[[ Selected text, beginning ]]

The opinion of the court was delivered by: GLASSER


GLASSER, United States District Judge:

 In this case of first impression, this Court is squarely faced with the following question: in an action brought pursuant to the Social Security Act, in which the plaintiff successfully establishes entitlement to both Title II disability insurance benefits ("DIB") and Title XVI Supplemental Security Income benefits ("SSI"), and the government's position is not substantially justified, can the plaintiff obtain an award of attorney's fees pursuant to the Equal Access to Justice Act, 28 U.S.C. § 2412 ("EAJA") which exceeds 25% of the plaintiff's back DIB benefits? *fn1" I find that this question should be answered in the affirmative.

 By Memorandum and Order dated October 19, 1984, I reversed the Secretary's decision terminating plaintiff's Title II DIB and Title XVI SSI benefits. Defendant thereafter moved pursuant to Rule 60(b) of the Federal Rules of Civil Procedure for an order vacating the October 19 Order and remanding this action pursuant to Section 2(d)(2) of the Social Security Disability Benefits Reform Act of 1984 ("SSDBRA"). On December 7, 1984, I denied the Government's motion from the bench. Since that time, the Secretary has awarded plaintiff past due DIB benefits of $3689.00, but has withheld 25% of that amount, or $922.25, pursuant to 42 U.S.C. § 406(b)(1). The Court has not been apprised of the amount of plaintiff's past due SSI award.

[[ Selected text, end ]]

Work order A:
Repeat everything in the court opinion from "By Memorandum and" down to "due SSI award.".
Work order B:
Go on with the court opinion on attorney's fees, picking up after its last sentence.
The entries are not needed for any of this work.

[[ Recorded data, beginning ]]

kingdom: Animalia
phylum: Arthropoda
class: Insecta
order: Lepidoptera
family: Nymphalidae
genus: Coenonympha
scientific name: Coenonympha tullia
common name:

[[ Recorded data, end ]]
[[ Recorded data, beginning ]]

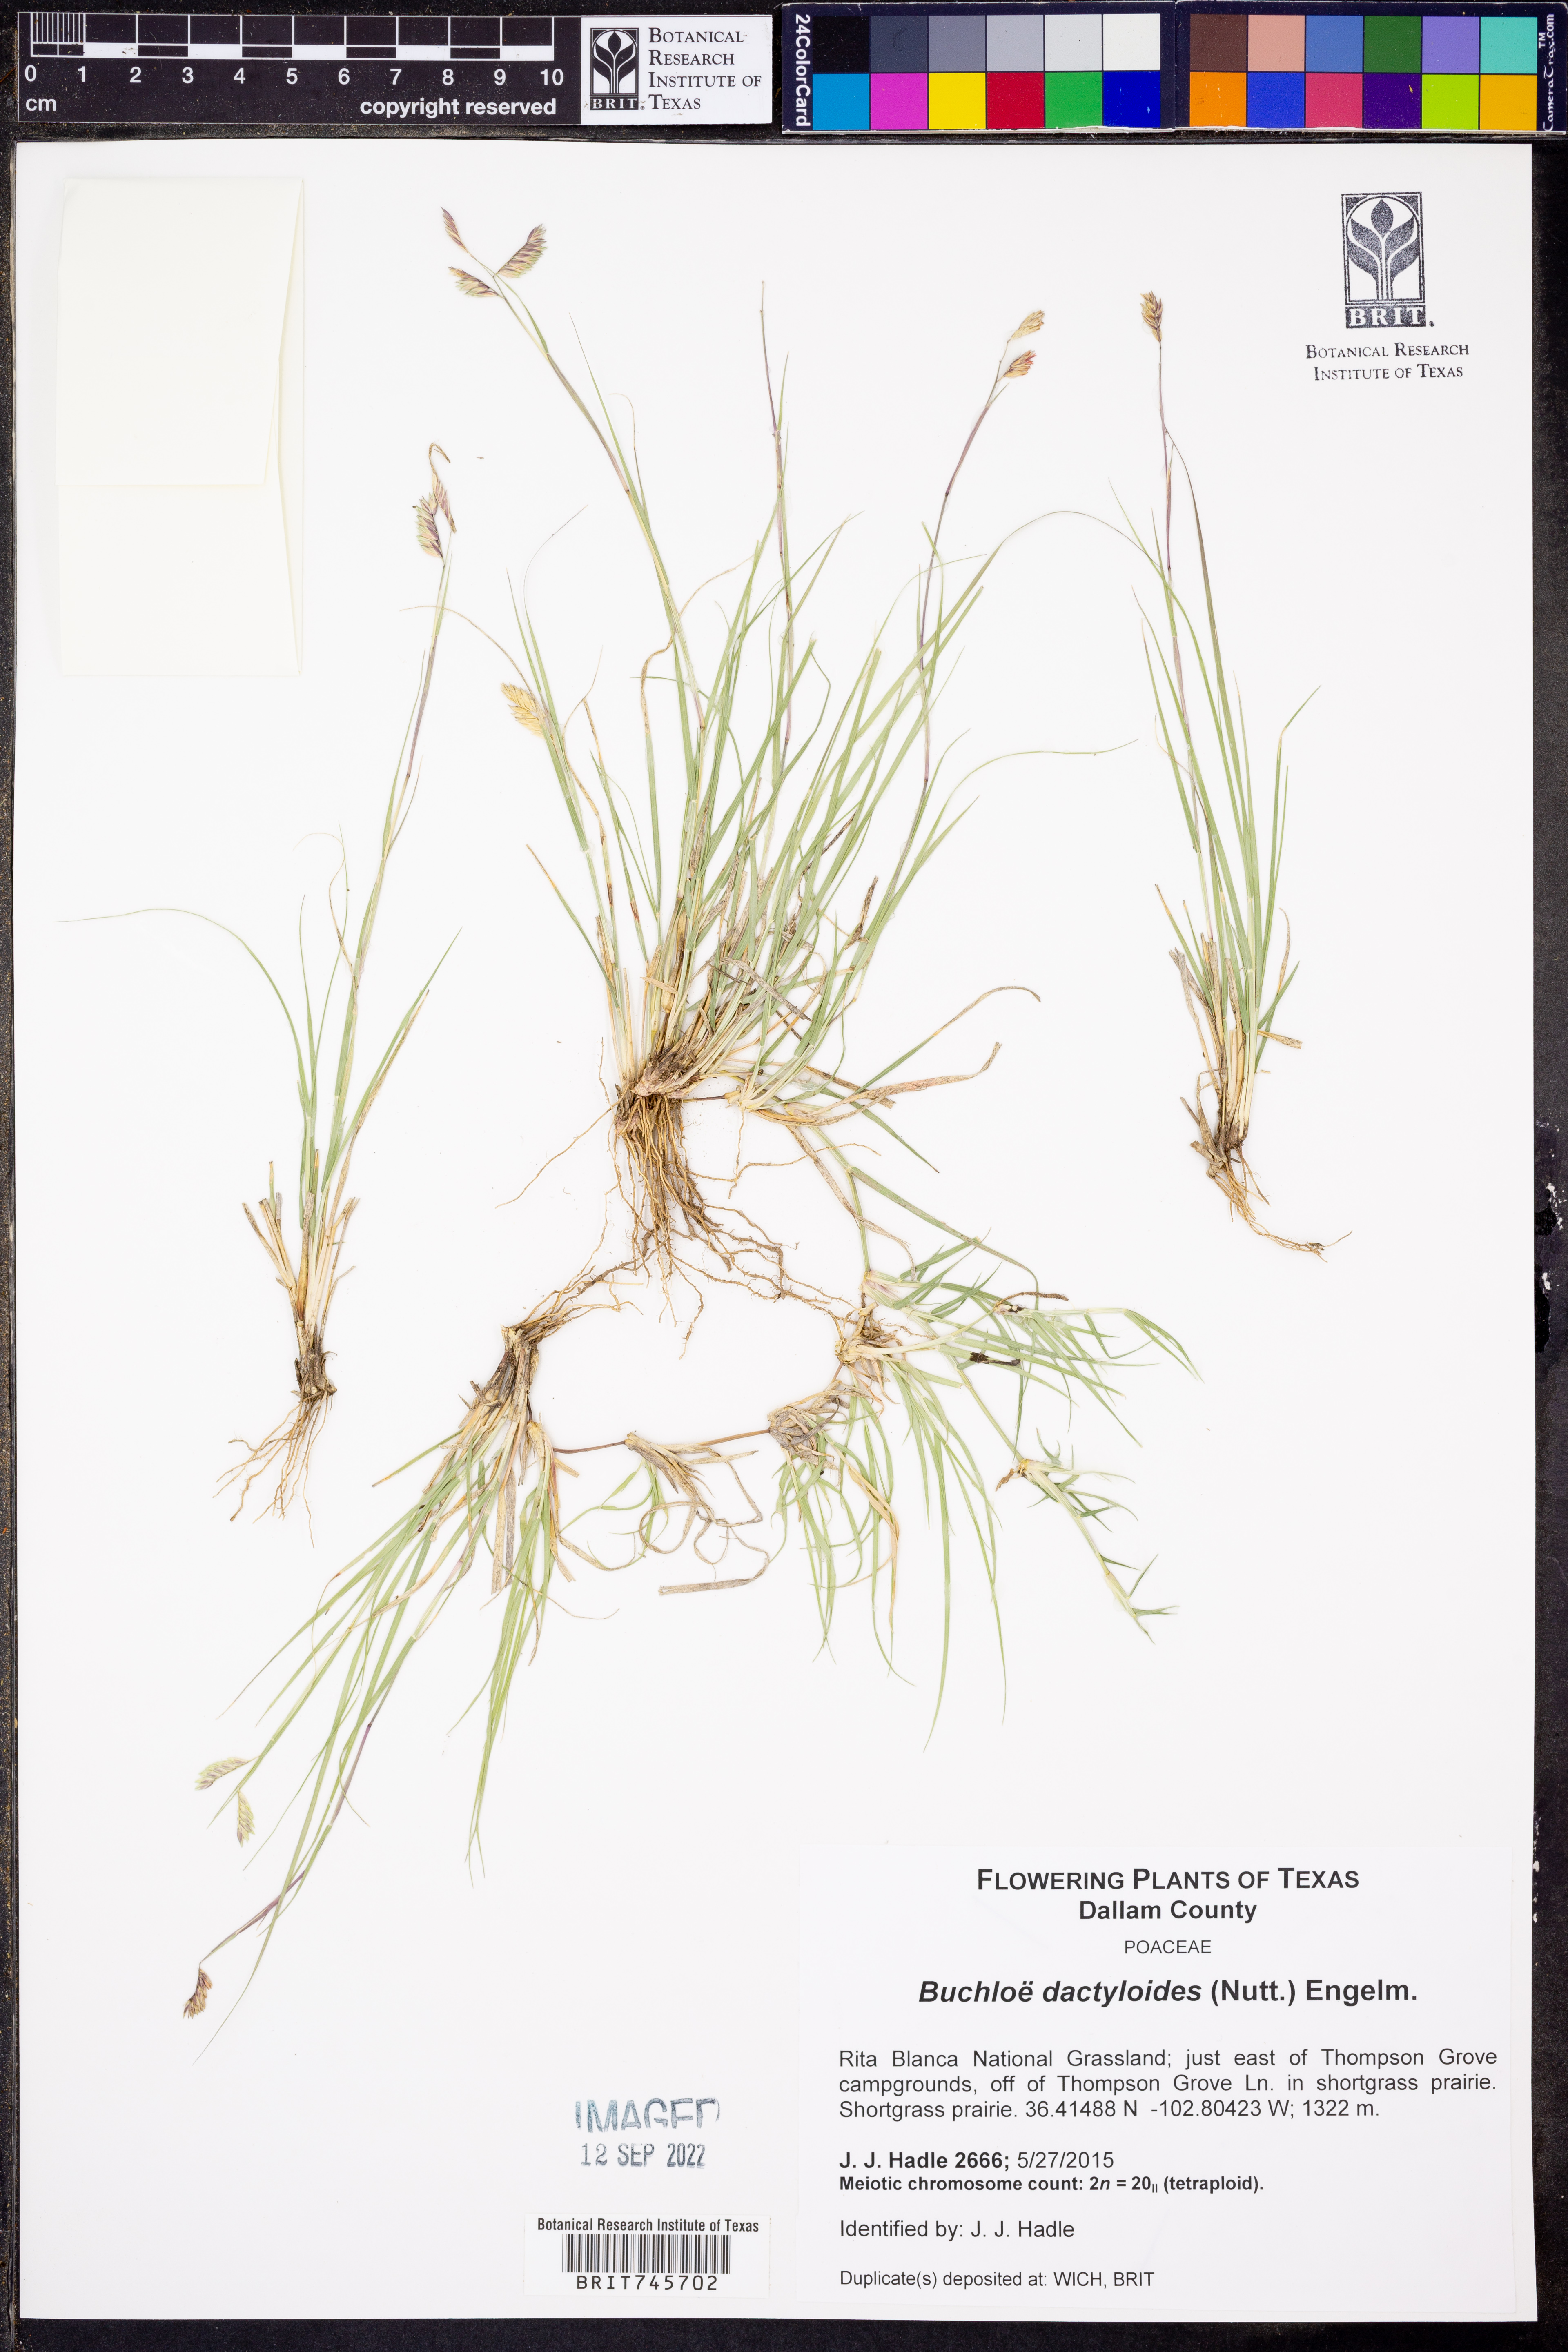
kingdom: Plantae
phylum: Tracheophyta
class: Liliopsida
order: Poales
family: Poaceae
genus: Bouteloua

[[ Recorded data, end ]]

Written reply A:
By Memorandum and Order dated October 19, 1984, I reversed the Secretary's decision terminating plaintiff's Title II DIB and Title XVI SSI benefits. Defendant thereafter moved pursuant to Rule 60(b) of the Federal Rules of Civil Procedure for an order vacating the October 19 Order and remanding this action pursuant to Section 2(d)(2) of the Social Security Disability Benefits Reform Act of 1984 ("SSDBRA"). On December 7, 1984, I denied the Government's motion from the bench. Since that time, the Secretary has awarded plaintiff past due DIB benefits of $3689.00, but has withheld 25% of that amount, or $922.25, pursuant to 42 U.S.C. § 406(b)(1). The Court has not been apprised of the amount of plaintiff's past due SSI award.

Written reply B:
 Plaintiff's counsel *fn2" now seeks an award of attorneys' fees pursuant to the EAJA, or, alternatively, pursuant to 42 U.S.C. § 406(b). For the reasons set forth below, plaintiff is awarded, pursuant to the EAJA, counsel fees in the amount of $1481.75 and $23.40 in costs, or a total of $1505.15. In addition, plaintiff's counsel is awarded $922.25 pursuant to 42 U.S.C. § 406(b).


 A. Plaintiff's Entitlement to an EAJA Award

 Under the EAJA, a party who "prevails" in a civil action against the United States or any agency or official acting in his official capacity may be awarded costs and "reasonable fees and expenses of attorneys." *fn3" It is well settled that the EAJA applies to claims brought under the Social Security Act. See, e.g., Ocasio v. Schweiker, 540 F. Supp. 1320 (S.D.N.Y. 1982).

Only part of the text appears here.